MESUSOT Die Mesusot in meiner Wohnung habe ich neu entdeckt. Sie jetzt öfter am Tag zu berühren, erinnert mich daran, dass es etwas Größeres gibt als unsere Einschränkungen. Es gibt eine wunderbar geschaffene Welt und das Leben an sich. In diesen Tagen hilft mir die Dankbarkeit dafür, dass ich gesund bin, an eine Zukunft zu glauben, wie es sie schon zur Zeit der Schöpfung gab. Das Leben ist heilig und ewig, solange Haschem (G’tt) es so will.
Die Zeichen dieser Zeit sind für mich eine Aufforderung zur Umkehr, die Natur zu respektieren und Haschems Willen zu folgen, »Herr« in dieser Welt zu sein und nicht kopfloser Narr. Die Liebe an den Tag zu bringen und nicht ihr unnützes Gegenteil. Endlich habe ich genug Zeit, nach dem Essen, in Ruhe und ohne Hast, das Birkat Hamason zu beten, der Bedeutung nachzusinnen und voller Zuversicht auf das Morgen zu sein.
WUNDER Wissend, wie schlimm diese Zeit für sehr viele Mitmenschen ist, bin ich trotzdem voller Glauben, dass es ein anderes Danach geben wird, weil Haschem diese Welt und unser Leben bestimmt hat durch seine Liebe und Wunder. Die Isolation regt uns an, besser auf andere zu achten und ihnen eine Stütze zu sein.

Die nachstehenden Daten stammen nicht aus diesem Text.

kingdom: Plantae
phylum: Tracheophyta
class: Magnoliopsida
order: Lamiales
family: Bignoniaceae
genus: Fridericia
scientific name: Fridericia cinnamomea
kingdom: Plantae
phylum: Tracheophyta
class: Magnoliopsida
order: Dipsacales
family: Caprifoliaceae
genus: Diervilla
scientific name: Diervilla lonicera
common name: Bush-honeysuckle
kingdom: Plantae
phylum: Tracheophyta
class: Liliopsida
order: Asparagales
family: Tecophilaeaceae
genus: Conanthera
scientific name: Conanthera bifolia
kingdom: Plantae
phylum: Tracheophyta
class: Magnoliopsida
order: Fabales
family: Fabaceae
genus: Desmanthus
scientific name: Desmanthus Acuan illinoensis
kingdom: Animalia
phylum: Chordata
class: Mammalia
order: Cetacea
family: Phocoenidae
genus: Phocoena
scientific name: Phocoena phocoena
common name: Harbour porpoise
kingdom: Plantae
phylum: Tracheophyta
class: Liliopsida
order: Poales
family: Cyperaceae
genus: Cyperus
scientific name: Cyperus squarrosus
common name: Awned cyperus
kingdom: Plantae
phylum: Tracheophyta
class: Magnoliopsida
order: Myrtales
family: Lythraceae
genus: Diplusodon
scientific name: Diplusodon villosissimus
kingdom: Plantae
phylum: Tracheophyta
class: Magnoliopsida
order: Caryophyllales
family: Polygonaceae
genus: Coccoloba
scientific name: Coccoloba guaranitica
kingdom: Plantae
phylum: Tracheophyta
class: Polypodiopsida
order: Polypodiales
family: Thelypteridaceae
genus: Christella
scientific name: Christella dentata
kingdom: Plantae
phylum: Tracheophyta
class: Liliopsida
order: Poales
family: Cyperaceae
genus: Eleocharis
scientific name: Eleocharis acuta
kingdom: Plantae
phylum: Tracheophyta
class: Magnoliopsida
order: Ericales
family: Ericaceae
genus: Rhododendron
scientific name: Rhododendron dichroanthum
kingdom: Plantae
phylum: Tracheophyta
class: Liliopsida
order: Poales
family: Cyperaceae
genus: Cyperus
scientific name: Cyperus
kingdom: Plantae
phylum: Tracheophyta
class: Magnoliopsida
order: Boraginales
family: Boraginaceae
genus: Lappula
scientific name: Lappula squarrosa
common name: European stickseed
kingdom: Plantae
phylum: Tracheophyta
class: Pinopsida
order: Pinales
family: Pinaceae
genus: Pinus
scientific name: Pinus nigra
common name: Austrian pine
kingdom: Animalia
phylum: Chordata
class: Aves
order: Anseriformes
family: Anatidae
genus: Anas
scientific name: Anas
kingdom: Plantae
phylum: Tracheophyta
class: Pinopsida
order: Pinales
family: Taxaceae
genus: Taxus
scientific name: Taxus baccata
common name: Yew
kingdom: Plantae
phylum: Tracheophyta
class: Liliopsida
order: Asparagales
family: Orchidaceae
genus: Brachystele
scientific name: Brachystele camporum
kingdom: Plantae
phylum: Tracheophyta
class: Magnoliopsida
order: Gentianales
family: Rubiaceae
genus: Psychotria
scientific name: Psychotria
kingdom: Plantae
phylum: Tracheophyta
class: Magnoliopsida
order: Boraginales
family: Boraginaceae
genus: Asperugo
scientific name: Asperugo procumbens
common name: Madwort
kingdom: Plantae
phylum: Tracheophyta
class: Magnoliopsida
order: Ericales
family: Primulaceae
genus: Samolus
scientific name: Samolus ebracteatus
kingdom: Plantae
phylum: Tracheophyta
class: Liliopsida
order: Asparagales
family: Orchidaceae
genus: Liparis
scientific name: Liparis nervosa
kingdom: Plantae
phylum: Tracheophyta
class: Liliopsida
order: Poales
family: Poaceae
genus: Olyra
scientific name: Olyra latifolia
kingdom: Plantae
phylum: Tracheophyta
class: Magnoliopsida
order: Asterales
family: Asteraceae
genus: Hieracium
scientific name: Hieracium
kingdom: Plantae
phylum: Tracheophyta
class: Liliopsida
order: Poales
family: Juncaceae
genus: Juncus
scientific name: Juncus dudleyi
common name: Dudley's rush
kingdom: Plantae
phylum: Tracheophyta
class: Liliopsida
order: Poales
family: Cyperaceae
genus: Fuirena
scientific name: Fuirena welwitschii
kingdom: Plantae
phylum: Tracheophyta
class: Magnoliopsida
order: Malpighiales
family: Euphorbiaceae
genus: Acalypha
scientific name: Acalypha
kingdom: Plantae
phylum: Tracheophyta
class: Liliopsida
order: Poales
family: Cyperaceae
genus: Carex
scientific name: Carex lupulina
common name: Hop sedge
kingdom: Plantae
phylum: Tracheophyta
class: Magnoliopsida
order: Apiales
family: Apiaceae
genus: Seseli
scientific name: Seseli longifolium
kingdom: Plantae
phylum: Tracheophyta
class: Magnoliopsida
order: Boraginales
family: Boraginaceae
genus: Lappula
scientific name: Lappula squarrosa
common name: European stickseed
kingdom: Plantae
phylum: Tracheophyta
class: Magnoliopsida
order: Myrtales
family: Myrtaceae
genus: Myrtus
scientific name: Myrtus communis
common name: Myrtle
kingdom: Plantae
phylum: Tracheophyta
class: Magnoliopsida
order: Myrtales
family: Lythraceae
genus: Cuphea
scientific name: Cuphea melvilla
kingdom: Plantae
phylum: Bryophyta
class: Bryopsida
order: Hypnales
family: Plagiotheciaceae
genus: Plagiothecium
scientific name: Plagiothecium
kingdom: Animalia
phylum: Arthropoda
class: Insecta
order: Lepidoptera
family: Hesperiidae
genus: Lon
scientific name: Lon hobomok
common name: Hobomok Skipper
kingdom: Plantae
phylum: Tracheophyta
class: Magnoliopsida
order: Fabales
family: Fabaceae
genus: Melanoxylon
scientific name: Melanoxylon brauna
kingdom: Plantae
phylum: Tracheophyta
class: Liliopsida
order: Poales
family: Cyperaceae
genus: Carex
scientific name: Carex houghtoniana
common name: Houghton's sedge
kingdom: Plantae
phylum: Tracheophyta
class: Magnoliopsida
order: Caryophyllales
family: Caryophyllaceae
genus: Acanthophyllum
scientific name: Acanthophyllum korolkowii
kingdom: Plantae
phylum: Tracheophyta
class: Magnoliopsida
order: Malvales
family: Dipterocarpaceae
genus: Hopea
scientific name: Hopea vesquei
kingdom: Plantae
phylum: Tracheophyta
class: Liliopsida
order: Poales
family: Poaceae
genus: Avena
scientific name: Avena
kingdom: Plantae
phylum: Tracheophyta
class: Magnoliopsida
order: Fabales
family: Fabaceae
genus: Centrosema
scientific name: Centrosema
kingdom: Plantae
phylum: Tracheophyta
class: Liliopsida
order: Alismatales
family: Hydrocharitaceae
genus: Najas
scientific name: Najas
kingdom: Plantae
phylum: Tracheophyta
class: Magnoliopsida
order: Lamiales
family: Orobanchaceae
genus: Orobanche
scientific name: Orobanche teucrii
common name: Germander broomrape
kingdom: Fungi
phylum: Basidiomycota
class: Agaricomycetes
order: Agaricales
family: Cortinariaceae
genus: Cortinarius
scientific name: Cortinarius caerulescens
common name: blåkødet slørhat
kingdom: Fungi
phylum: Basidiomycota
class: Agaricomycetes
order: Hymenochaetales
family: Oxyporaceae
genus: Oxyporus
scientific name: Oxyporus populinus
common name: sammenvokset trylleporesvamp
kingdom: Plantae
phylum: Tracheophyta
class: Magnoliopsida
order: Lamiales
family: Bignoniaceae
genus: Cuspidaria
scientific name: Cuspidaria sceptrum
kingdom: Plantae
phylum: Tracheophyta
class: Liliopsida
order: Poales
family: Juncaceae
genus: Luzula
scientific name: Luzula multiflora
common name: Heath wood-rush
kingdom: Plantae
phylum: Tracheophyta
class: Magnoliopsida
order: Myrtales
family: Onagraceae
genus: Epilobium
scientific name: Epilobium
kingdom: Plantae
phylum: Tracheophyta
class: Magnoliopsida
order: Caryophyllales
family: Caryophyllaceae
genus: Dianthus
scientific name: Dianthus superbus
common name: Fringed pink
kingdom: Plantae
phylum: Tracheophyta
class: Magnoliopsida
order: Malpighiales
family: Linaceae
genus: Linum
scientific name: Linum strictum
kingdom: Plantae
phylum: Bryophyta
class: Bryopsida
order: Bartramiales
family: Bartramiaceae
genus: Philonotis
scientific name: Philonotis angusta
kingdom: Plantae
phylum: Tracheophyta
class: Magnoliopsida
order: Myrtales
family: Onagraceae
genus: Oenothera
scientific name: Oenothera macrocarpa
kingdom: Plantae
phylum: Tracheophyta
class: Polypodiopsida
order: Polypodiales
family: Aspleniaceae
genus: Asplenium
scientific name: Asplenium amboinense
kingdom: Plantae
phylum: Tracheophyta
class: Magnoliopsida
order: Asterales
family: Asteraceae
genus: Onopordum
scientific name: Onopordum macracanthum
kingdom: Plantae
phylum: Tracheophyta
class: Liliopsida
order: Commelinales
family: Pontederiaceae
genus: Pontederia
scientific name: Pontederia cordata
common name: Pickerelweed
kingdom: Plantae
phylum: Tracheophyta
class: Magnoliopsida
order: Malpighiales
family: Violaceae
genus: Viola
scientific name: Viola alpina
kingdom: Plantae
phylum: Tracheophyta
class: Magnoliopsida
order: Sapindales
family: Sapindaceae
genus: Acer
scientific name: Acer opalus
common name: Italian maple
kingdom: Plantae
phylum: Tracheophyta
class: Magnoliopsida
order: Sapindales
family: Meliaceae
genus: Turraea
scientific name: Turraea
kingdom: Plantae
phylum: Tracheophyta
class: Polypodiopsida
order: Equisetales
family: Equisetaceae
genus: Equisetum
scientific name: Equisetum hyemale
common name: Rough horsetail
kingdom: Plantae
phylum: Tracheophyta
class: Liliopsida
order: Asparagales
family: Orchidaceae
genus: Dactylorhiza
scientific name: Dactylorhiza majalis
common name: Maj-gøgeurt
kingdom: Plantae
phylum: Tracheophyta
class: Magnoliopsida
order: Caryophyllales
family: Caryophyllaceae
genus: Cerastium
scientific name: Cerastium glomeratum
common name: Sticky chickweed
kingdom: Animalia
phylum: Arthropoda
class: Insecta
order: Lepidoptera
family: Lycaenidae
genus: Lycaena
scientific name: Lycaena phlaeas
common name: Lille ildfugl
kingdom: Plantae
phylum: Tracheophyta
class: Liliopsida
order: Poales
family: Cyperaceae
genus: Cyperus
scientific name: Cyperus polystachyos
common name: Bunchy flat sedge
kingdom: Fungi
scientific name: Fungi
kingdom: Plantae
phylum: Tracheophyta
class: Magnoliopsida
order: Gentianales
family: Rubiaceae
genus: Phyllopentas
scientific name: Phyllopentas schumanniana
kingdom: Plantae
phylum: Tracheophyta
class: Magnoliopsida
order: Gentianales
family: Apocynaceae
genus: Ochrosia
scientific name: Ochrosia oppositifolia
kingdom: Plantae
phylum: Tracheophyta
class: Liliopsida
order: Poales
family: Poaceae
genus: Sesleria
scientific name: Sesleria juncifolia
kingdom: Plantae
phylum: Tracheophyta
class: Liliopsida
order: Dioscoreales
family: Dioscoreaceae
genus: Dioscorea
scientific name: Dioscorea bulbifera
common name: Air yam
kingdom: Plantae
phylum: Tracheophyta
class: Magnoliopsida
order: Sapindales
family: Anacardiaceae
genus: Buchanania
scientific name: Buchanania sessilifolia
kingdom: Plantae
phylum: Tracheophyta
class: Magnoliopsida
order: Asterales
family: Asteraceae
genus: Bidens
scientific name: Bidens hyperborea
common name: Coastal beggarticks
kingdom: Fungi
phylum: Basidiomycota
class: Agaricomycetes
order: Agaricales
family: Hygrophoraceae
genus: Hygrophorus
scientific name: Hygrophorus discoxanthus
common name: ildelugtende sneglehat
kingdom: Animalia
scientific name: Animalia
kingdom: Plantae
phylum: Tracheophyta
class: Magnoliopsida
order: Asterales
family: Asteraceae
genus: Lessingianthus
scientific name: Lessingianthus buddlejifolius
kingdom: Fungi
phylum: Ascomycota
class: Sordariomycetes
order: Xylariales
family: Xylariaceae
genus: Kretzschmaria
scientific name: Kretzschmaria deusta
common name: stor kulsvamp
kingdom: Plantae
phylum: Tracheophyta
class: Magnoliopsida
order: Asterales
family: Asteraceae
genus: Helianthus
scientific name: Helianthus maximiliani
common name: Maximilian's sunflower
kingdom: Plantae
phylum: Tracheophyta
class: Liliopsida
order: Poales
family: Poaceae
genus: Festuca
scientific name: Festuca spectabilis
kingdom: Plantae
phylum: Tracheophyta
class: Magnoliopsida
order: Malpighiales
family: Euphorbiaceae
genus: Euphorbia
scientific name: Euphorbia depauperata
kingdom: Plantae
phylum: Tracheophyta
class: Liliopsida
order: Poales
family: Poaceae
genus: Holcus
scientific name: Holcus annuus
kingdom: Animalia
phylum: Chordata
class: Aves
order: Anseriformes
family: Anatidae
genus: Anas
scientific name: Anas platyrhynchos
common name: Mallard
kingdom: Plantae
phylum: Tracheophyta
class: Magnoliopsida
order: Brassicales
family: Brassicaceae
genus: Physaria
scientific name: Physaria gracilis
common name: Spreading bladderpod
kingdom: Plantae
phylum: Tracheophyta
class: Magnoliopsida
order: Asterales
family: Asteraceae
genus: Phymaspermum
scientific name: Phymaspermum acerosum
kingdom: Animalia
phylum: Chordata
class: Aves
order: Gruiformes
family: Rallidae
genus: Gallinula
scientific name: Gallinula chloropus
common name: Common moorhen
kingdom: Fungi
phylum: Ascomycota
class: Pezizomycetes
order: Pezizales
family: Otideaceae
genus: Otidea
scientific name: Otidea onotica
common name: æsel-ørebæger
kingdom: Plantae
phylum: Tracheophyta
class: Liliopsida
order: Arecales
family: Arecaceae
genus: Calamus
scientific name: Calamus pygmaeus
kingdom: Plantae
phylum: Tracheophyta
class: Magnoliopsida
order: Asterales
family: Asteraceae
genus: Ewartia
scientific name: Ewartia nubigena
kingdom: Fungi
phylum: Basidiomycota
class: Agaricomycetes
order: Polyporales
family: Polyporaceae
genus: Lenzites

Auch glaube ich, dass sehr viele Menschen die Notwendigkeit erkennen, sich wieder mit Haschem zu verbinden. Denn nur durch die Kraft seiner Liebe werden wir es schaffen, die Welt und unser Leben zu verändern. Hoffungsvoll bleibt man, indem man sich auf das Gute konzentriert, das es gerade jetzt gibt: die Zeit, zu lernen, sich zu besinnen und Schiurim zu sehen oder zu hören!